C’est une première depuis 1952 pour l’entreprise Cars Lacroix dans le Val d’Oise (95). Depuis ce lundi 26 février, 90 % des conducteurs de bus sont en grève pour réclamer des augmentations de salaires. Alors que l’inflation persiste, ils réclament 5 % d’augmentation et 600 euros de prime. Selon les salariés mobilisés, le mouvement devrait s’arrêter ce mercredi, mais il pourrait repartir le mois prochain en étant plus préparé.

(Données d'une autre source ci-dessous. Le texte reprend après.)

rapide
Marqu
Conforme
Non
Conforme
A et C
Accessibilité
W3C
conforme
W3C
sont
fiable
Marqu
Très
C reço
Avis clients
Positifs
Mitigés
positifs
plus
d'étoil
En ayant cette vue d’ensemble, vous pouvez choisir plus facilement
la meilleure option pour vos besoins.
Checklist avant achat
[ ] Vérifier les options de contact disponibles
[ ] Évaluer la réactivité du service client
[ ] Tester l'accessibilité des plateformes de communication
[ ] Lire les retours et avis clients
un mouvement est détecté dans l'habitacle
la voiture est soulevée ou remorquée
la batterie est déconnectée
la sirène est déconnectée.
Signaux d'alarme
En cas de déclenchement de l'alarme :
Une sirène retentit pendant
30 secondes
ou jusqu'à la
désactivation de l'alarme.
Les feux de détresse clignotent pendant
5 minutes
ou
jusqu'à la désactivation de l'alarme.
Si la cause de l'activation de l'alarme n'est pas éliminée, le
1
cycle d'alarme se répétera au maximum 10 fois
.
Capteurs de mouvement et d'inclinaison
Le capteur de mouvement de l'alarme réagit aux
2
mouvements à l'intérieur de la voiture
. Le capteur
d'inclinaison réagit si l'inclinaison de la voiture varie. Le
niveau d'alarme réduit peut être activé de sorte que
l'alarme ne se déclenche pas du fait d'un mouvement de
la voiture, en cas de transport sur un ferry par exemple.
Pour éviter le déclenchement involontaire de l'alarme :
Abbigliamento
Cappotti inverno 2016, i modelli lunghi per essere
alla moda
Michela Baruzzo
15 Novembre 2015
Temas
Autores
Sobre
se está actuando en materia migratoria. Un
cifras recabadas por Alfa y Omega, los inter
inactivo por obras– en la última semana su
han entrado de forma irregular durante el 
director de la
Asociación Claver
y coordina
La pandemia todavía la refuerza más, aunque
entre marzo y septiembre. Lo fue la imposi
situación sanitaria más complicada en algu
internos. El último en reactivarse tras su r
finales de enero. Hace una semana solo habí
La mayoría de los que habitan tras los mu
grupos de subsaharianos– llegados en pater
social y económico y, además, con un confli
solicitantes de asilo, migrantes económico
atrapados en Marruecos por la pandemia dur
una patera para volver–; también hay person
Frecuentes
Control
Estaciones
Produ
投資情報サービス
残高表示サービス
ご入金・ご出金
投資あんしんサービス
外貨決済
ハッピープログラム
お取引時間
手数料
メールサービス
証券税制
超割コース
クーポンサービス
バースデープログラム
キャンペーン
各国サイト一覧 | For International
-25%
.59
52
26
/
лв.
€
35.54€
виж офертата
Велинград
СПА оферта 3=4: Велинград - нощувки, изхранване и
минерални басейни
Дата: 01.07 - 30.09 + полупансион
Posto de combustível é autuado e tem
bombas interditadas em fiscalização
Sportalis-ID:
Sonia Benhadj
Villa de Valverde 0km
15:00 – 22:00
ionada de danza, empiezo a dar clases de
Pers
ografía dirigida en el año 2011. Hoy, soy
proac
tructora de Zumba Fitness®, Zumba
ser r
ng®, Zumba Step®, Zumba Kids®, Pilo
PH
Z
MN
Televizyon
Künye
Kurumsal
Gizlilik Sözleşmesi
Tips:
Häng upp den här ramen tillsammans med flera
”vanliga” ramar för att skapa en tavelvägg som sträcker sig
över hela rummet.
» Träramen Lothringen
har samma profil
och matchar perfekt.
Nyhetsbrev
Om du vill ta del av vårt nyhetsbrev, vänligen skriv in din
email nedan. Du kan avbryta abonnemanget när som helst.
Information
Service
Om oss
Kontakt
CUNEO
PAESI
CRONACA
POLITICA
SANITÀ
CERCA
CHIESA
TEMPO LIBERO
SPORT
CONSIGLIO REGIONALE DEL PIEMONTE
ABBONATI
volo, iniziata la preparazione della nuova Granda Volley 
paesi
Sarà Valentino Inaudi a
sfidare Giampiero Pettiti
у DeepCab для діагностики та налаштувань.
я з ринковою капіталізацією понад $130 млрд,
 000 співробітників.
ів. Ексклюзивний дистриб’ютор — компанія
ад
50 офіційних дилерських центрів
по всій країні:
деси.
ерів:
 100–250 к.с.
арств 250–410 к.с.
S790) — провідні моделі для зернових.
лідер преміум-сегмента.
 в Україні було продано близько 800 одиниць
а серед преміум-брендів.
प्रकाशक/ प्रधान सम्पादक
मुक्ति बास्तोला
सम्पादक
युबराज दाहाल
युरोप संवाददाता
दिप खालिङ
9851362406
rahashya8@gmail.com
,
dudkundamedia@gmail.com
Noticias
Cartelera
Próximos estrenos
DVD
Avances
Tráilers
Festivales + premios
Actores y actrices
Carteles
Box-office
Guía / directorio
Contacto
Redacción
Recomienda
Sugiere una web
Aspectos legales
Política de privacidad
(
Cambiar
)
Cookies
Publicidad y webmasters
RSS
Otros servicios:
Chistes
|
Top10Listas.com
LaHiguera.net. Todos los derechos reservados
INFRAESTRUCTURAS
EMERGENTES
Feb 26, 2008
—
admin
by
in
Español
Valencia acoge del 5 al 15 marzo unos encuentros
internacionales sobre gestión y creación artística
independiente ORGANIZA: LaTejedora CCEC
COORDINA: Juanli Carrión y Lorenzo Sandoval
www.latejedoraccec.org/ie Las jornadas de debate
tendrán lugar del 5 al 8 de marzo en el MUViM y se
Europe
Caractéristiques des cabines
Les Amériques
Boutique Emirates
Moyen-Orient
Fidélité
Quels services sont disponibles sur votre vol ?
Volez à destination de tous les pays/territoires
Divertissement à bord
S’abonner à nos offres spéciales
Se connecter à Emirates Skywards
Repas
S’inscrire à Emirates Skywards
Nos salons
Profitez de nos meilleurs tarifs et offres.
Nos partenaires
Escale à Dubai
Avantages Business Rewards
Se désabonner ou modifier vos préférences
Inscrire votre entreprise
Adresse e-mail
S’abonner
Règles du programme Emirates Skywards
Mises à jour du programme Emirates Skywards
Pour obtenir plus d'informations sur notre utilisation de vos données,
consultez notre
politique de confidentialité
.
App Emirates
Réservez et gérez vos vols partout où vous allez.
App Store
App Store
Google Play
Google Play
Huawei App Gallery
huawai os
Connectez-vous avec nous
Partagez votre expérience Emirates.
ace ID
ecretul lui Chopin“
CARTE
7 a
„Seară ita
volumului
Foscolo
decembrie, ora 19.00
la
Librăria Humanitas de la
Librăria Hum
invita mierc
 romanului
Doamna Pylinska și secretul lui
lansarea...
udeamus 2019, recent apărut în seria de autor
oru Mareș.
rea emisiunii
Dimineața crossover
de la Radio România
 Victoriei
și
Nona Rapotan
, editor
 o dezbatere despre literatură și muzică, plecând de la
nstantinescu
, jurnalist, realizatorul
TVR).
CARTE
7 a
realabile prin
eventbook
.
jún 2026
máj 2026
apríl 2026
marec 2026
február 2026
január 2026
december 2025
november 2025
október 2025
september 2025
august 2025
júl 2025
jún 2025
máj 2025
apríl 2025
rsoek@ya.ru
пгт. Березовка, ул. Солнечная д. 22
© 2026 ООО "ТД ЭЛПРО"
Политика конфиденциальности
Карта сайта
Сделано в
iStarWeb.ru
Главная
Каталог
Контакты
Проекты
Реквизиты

À l’origine de la colère, ce sont des salaires qui ne suivent pas l’inflation tandis que les conditions de travail se dégradent. « On est la suite aux NAO (négociations annuelles obligatoires) qui se sont mal passées. On a vu le bénéfice exorbitant de cette entreprise qui ne nous laisse que des miettes. Il y a un ras de bol complet » expliquent ainsi les délégués syndicaux CGT et CFTC. En effet, alors que l’inflation sur l’année 2023 a été de 4,9 % avec les prix alimentaires qui ont augmenté de 11,8 % en moyenne, la direction a proposé une hausse des salaires de seulement 3,9 % dans le cadre des NAO 2024, entérinant ainsi une perte de « salaire réel » pour les salariés du groupe.

Face à cette annonce, la colère a rapidement explosé dans le groupe WhatsApp des conducteurs de bus dont les salaires oscillent autour des 1600 euros nets. Trois des quatre organisations syndicales (CGT, FO, CFTC), poussées par la jeune section CGT créée il y a un seulement un an, ont alors déposé un préavis de grève. Ce lundi, jour de rentrée des classes, ce sont plus de 160 des 180 conducteurs en CDI (hors arrêts-maladies) qui se sont mis en grève.

Devant l’entrée du dépôt, de nombreux grévistes dénonçaient des conditions de travail qui ne cessent de s’empirer, comme le décrit Christopher : « On a jusqu’à 14 h d’amplitude, certains collègues travaillent de 7 h à 21 h sans pouvoir rentrer chez eux pendant leur pause à cause du prix de l’essence. Récemment, de plus en plus de chauffeurs craquent et sont en arrêt-maladie, parfois pendant un à deux ans ».

Effectivement, ces dernières années, le nombre d’arrêts-maladies a explosé dans l’entreprise, alors que dans les années 2010, il n’y en avait jamais plus de 20, actuellement, ce sont plus de 40 chauffeurs qui sont arrêtés tandis que certains mois ce chiffre frôle la soixantaine.

Après la récente vague de grèves dans les transports en Île de France fin 2023 pour des augmentations de salaires et de meilleurs conditions de travail, c’est une nouvelle grève locale qui vient d’éclater dans le 95. Plusieurs ex-grévistes de Keolis Montesson se sont ainsi déplacés pour venir soutenir leurs collègues et partager leur expérience : « On est venus soutenir nos collègues de Lacroix, ils vont connaître les mêmes choses que nous qui avons fait 6 semaines de grève reconductible. Il faut que tout le transport se lève pour suivre ce mouvement-là et l’inscrire dans la durée ! ». Un discours juste qui permettrai de dépasser l’isolement de ces grèves locales.

Si le mouvement s’arrête ce mercredi, celui-ci pourrait néanmoins redémarrer en mars selon les grévistes, en étant mieux organisé avec notamment la mise en place d’une caisse de grève en ligne. Alors que, dans les bureaux, la direction joue la sourde oreille, il faut faire jouer le rapport de force et s’organiser pour inscrire le mouvement sur la durée, seule méthode à même de faire plier le groupe Lacroix.